REQUIRED ACTION
From the P-61 forum thread below, list every aircraft that Al Jones flew as a Boeing test pilot after the war.

SELECTED TEXT
# P-61



## Violator (May 3, 2010)

Hi everyone -- I had the great pleasure yesterday of spending some time with Al Jones, a pilot with the 414th NFS. He scored one kill while flying a Beaufighter out of Italy, then scored two more flying P-61s while attached to the 422nd. As if that wasn’t exciting enough, Mr. Jones’ previous combat experience included 40 missions piloting a Wellington while assigned to the RCAF (and before that he was an instructor pilot on Harvards!). After the war he joined Boeing as a test pilot and flew the B-47, B-52, 707, 727, 737 and 747. He’s one of the nicest men I’ve ever met and was kind enough to sign the original drawing below, as well as prints for a couple of my friends.


----------



## Wildcat (May 3, 2010)

Awesome!


----------



## Thorlifter (May 3, 2010)

Very cool!


----------



## Wayne Little (May 3, 2010)

Sweet!


----------



## Erich (May 3, 2010)

(Stored data)
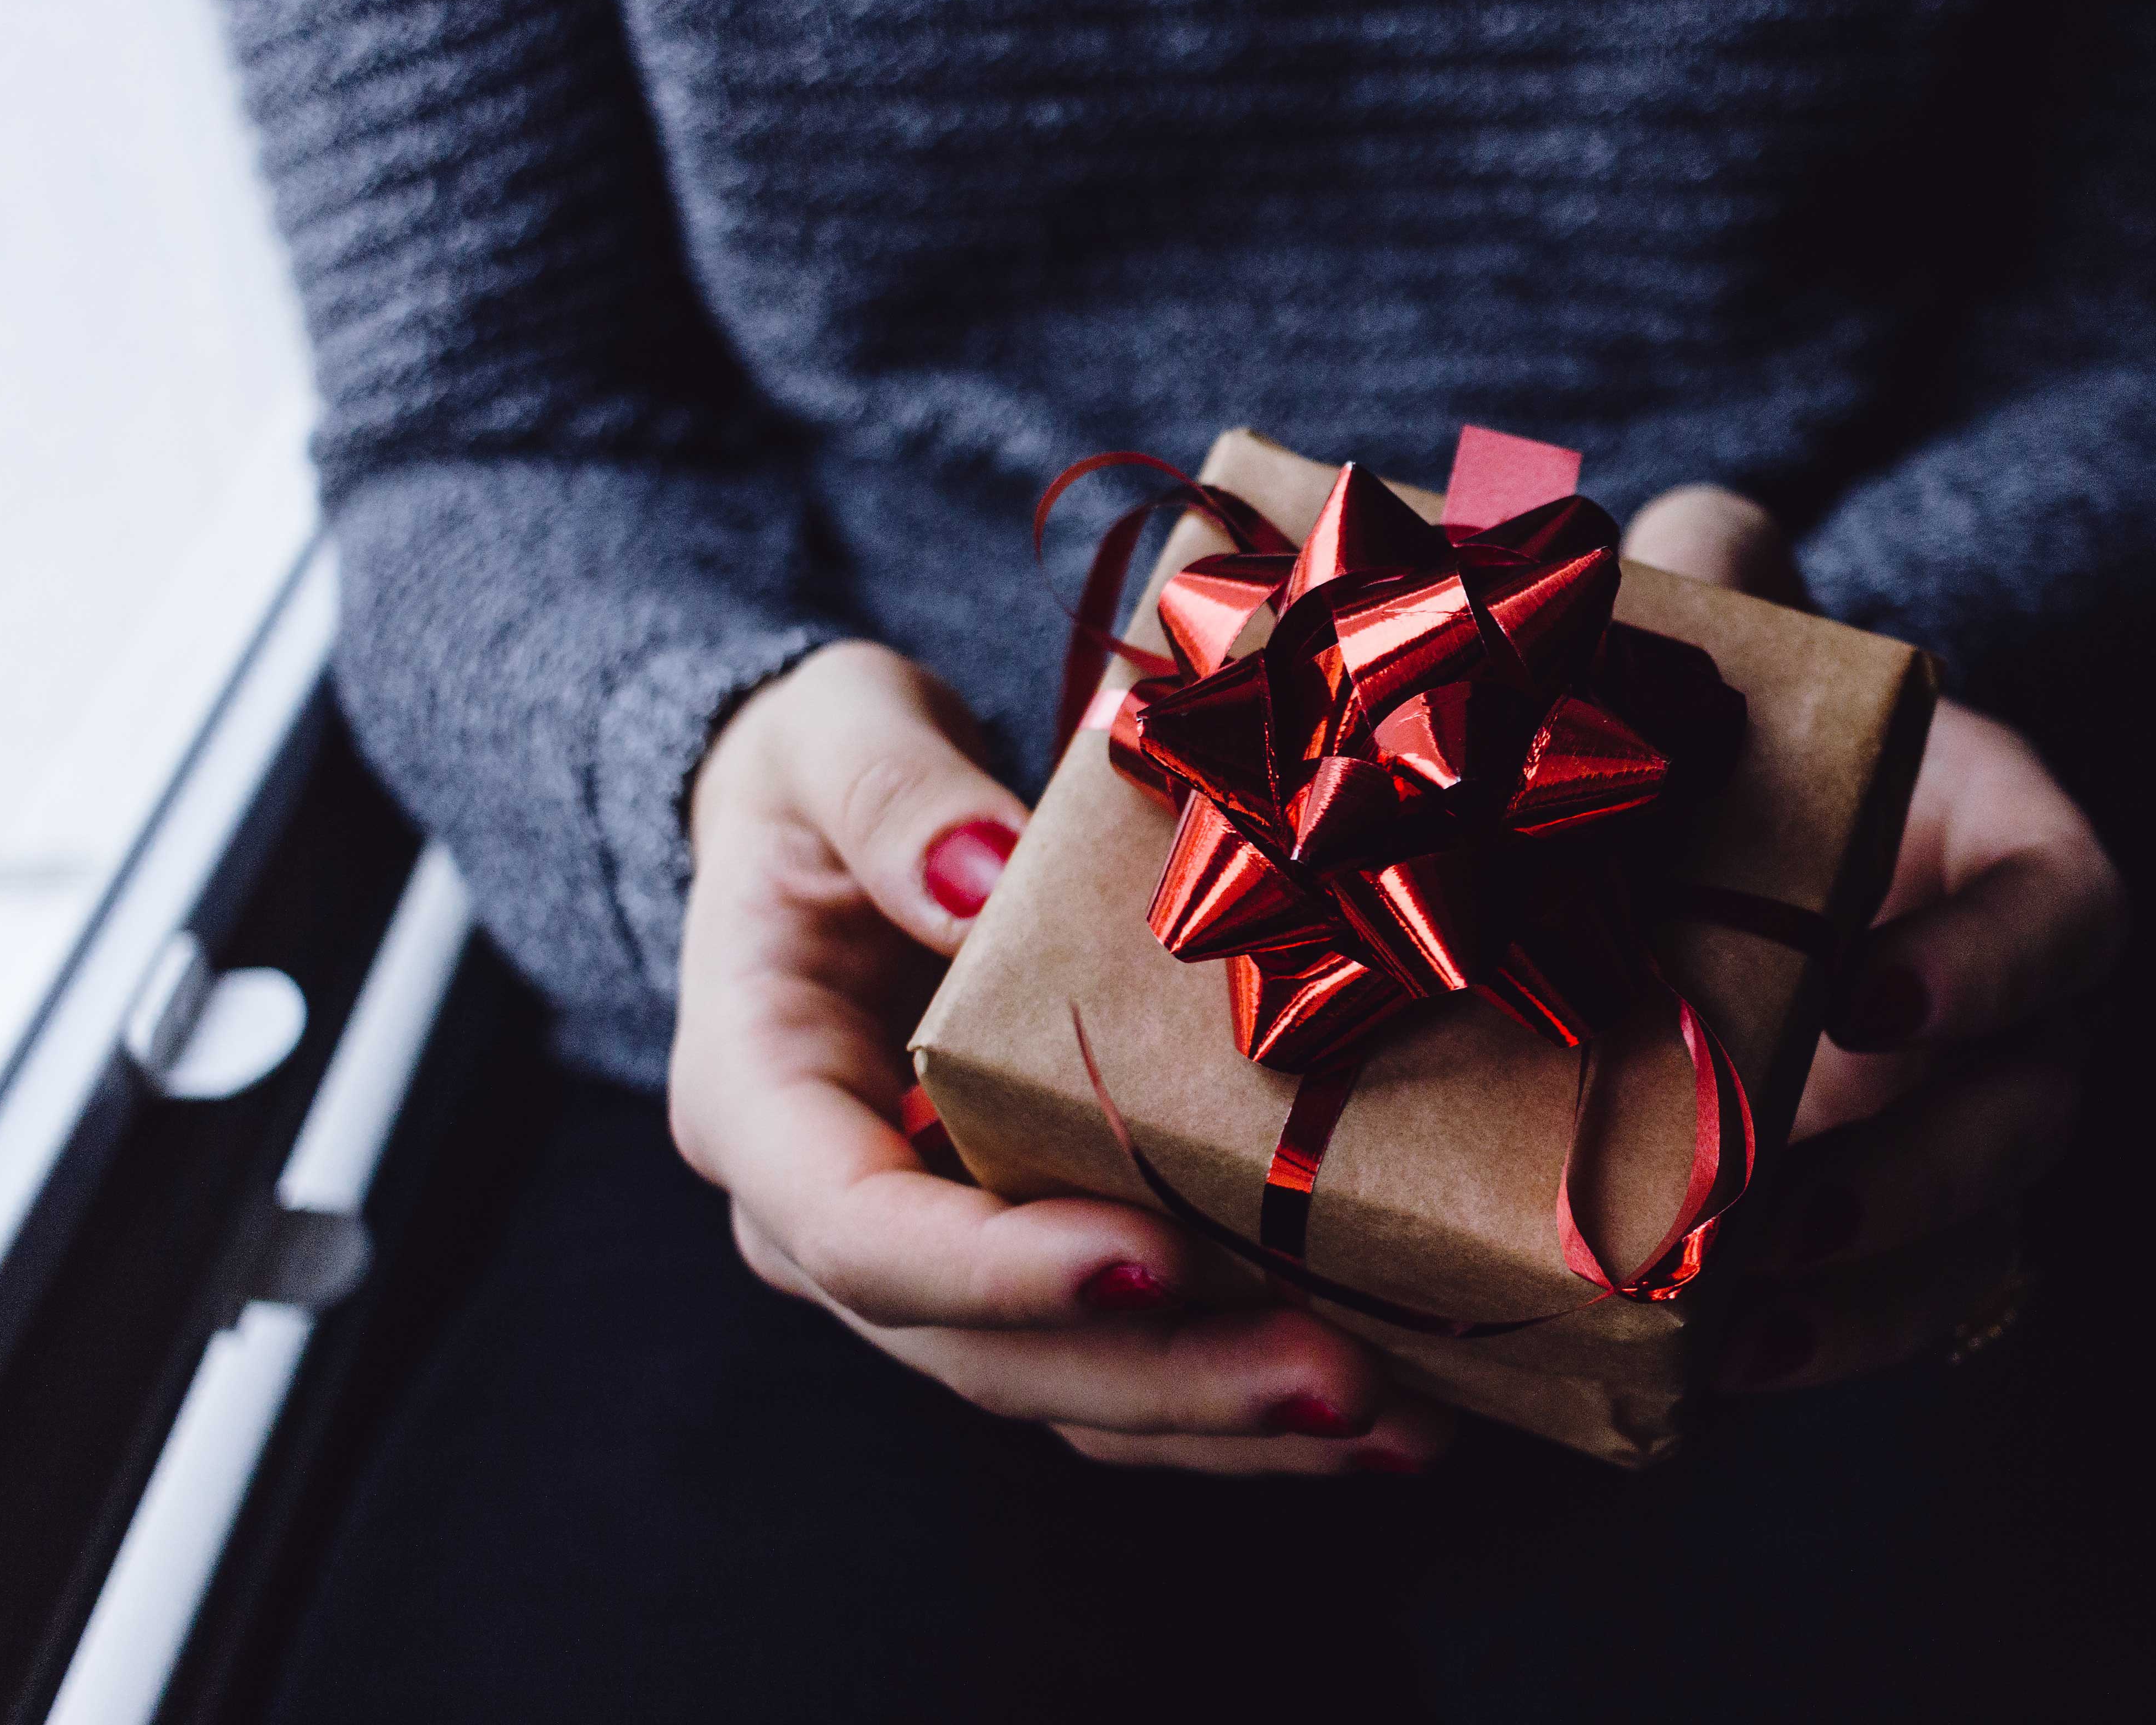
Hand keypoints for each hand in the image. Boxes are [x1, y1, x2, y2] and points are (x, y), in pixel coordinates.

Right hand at [670, 640, 1453, 1472]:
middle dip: (1168, 1378)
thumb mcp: (832, 734)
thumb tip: (979, 874)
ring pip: (1067, 1391)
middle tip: (1339, 1381)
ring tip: (1397, 1421)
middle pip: (983, 1352)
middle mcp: (828, 1220)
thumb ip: (890, 795)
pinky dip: (1241, 1398)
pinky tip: (1384, 1404)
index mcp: (758, 1100)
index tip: (1153, 1259)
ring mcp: (932, 1261)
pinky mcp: (1026, 1263)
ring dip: (1230, 1420)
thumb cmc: (826, 776)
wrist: (837, 827)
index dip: (997, 1269)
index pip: (857, 1229)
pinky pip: (1125, 1362)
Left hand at [1622, 487, 2124, 1389]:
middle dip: (1918, 1168)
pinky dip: (1827, 1343)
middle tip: (1779, 1200)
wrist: (1725, 852)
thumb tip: (1682, 533)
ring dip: (1872, 1287)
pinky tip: (1718, 1369)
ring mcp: (1969, 1124)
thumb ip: (1725, 580)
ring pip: (1981, 1232)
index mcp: (2012, 851)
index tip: (1867, 998)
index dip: (1989, 964)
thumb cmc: (1754, 742)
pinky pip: (1905, 1305)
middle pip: (2031, 1106)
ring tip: (1741, 1317)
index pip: (2066, 912)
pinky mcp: (1900, 1218)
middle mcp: (2019, 1005)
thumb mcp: (1744, 654)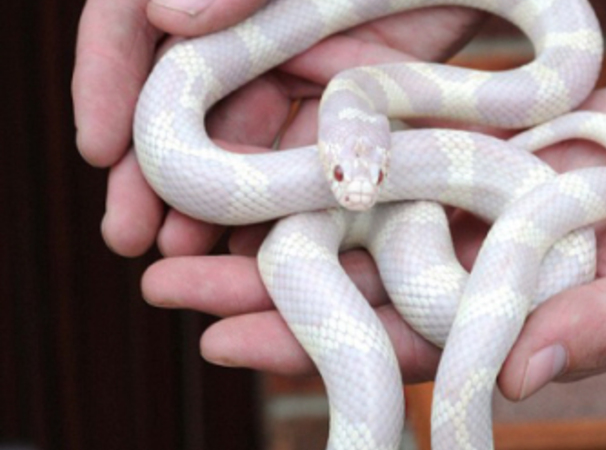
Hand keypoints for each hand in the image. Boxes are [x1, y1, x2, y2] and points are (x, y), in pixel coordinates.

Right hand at [72, 0, 483, 256]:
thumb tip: (165, 14)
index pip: (132, 26)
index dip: (105, 84)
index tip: (97, 149)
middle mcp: (246, 36)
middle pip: (182, 108)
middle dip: (155, 173)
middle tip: (129, 235)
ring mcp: (297, 77)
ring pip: (238, 148)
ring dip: (211, 204)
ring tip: (187, 253)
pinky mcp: (348, 114)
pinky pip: (304, 166)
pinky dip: (280, 206)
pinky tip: (258, 248)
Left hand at [142, 76, 605, 397]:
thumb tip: (514, 383)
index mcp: (517, 311)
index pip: (396, 335)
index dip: (310, 339)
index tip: (217, 337)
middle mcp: (485, 253)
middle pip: (357, 266)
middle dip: (262, 271)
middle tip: (162, 272)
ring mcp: (486, 187)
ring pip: (367, 191)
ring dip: (287, 191)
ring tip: (194, 193)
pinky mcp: (498, 128)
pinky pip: (411, 118)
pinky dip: (351, 113)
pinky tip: (283, 100)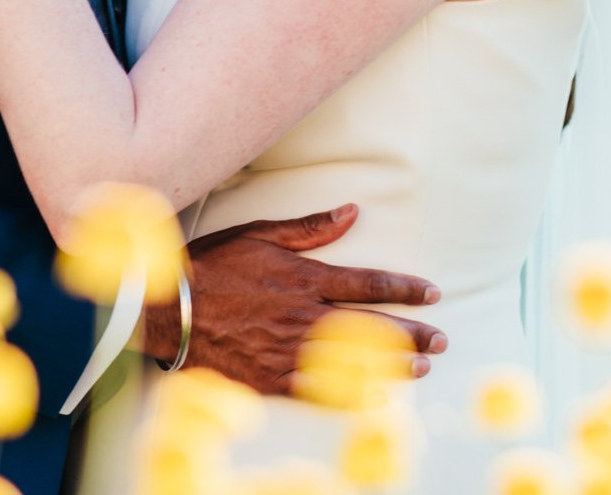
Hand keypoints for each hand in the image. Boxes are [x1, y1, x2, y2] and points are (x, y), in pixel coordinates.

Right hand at [138, 205, 446, 394]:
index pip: (368, 284)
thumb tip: (353, 212)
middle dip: (410, 333)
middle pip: (369, 326)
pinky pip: (318, 391)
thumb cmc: (213, 266)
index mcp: (305, 278)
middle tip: (441, 340)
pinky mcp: (270, 379)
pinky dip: (350, 396)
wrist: (168, 310)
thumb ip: (311, 228)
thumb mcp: (261, 234)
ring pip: (352, 362)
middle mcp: (303, 316)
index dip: (404, 289)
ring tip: (421, 367)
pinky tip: (376, 399)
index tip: (432, 294)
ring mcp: (288, 351)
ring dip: (391, 366)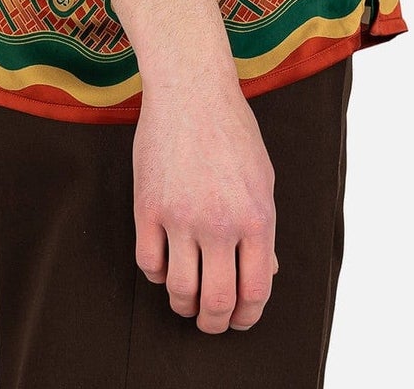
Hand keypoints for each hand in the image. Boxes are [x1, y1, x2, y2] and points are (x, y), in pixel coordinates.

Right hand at [131, 73, 279, 333]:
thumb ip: (263, 229)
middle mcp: (220, 223)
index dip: (248, 315)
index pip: (255, 290)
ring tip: (186, 300)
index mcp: (257, 217)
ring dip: (184, 304)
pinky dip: (157, 274)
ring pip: (180, 289)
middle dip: (215, 323)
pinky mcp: (147, 207)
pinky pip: (148, 264)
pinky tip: (164, 265)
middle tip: (210, 322)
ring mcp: (181, 216)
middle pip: (217, 301)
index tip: (240, 319)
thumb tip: (266, 273)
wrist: (190, 90)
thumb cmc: (232, 130)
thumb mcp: (262, 178)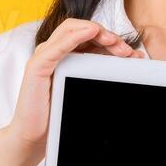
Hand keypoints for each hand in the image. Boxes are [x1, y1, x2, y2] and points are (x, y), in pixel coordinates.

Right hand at [0, 18, 141, 159]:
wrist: (33, 136)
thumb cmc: (57, 114)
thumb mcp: (83, 89)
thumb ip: (98, 74)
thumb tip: (129, 64)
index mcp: (64, 56)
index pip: (89, 36)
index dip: (112, 40)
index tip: (132, 55)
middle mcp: (53, 52)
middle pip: (81, 29)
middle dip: (107, 35)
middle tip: (126, 51)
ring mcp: (43, 57)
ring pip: (70, 30)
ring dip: (94, 31)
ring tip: (113, 41)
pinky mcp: (37, 66)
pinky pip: (57, 47)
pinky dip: (75, 37)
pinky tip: (91, 32)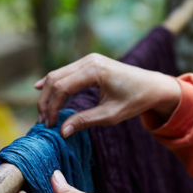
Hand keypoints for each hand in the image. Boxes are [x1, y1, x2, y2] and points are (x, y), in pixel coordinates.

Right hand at [35, 53, 181, 137]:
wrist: (152, 86)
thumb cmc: (135, 101)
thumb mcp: (111, 115)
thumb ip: (85, 121)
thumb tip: (62, 132)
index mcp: (95, 71)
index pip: (62, 88)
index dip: (52, 108)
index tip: (50, 126)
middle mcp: (89, 60)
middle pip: (55, 79)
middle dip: (46, 101)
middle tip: (43, 122)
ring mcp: (89, 59)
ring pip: (57, 75)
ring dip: (48, 94)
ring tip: (44, 115)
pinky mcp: (90, 63)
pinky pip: (66, 72)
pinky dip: (54, 83)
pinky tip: (40, 89)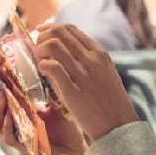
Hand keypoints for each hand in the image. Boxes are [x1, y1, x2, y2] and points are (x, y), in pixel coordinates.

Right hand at [0, 78, 97, 154]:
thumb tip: (42, 69)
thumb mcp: (56, 105)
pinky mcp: (25, 148)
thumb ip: (46, 92)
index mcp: (19, 113)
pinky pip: (9, 138)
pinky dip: (7, 127)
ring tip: (1, 96)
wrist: (79, 154)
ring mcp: (19, 136)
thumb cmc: (68, 130)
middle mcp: (15, 124)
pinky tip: (9, 116)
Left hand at [34, 23, 138, 141]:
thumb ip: (91, 61)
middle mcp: (92, 60)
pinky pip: (52, 67)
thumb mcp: (106, 74)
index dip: (51, 28)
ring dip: (40, 50)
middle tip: (37, 49)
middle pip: (59, 33)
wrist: (118, 127)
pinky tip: (43, 72)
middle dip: (42, 37)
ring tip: (38, 61)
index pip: (71, 29)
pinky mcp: (73, 91)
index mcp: (100, 54)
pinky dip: (42, 65)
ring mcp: (83, 74)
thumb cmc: (111, 103)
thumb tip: (69, 52)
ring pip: (53, 45)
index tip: (41, 34)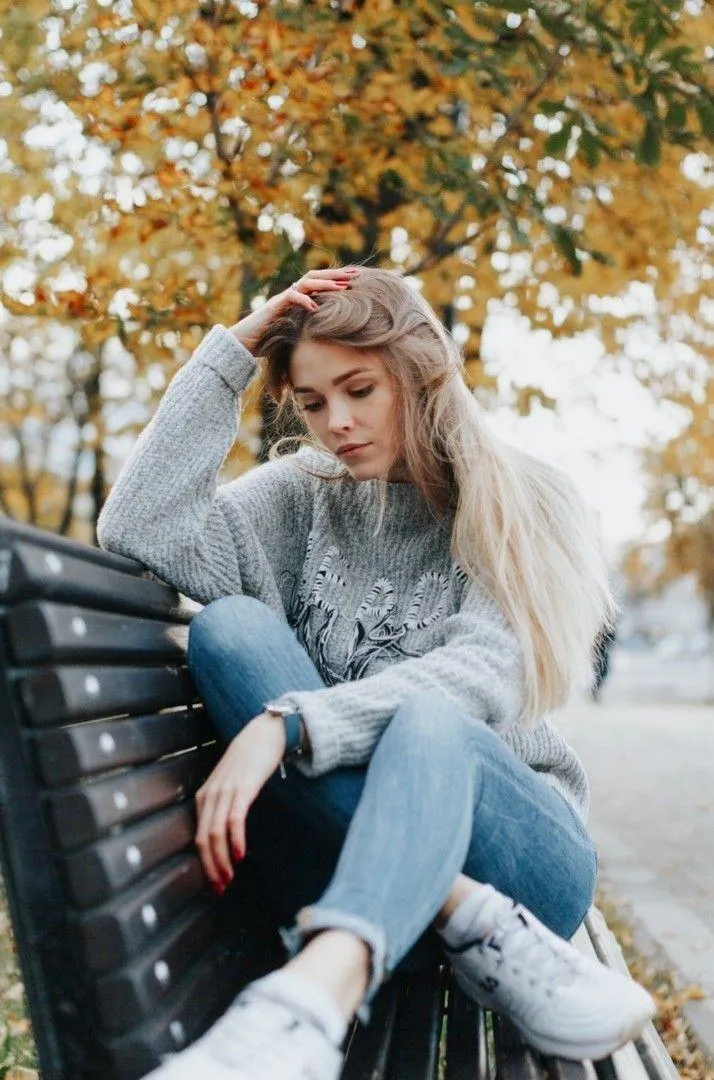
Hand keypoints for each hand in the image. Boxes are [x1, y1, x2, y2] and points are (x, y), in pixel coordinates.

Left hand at [195, 712, 284, 892]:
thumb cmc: (249, 761)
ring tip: (229, 879)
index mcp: (204, 797)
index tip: (215, 883)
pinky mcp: (242, 787)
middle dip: (210, 868)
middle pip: (203, 840)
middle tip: (221, 888)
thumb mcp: (230, 785)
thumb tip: (226, 835)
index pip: (198, 838)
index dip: (205, 865)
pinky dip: (235, 839)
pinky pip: (234, 818)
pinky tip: (241, 855)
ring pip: (215, 833)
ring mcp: (225, 791)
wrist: (265, 733)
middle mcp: (210, 795)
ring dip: (221, 860)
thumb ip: (224, 805)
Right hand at [228, 266, 360, 351]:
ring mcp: (282, 299)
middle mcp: (291, 295)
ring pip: (305, 282)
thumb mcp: (296, 335)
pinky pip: (290, 297)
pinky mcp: (273, 307)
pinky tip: (316, 306)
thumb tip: (332, 336)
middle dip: (336, 274)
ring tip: (342, 286)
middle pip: (315, 276)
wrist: (242, 344)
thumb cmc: (269, 343)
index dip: (337, 279)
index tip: (357, 279)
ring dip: (325, 283)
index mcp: (297, 300)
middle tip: (356, 274)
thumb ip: (310, 329)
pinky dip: (304, 300)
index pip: (319, 283)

ANSWER SPACE
B-47, B-52, 707, 727, 737, 747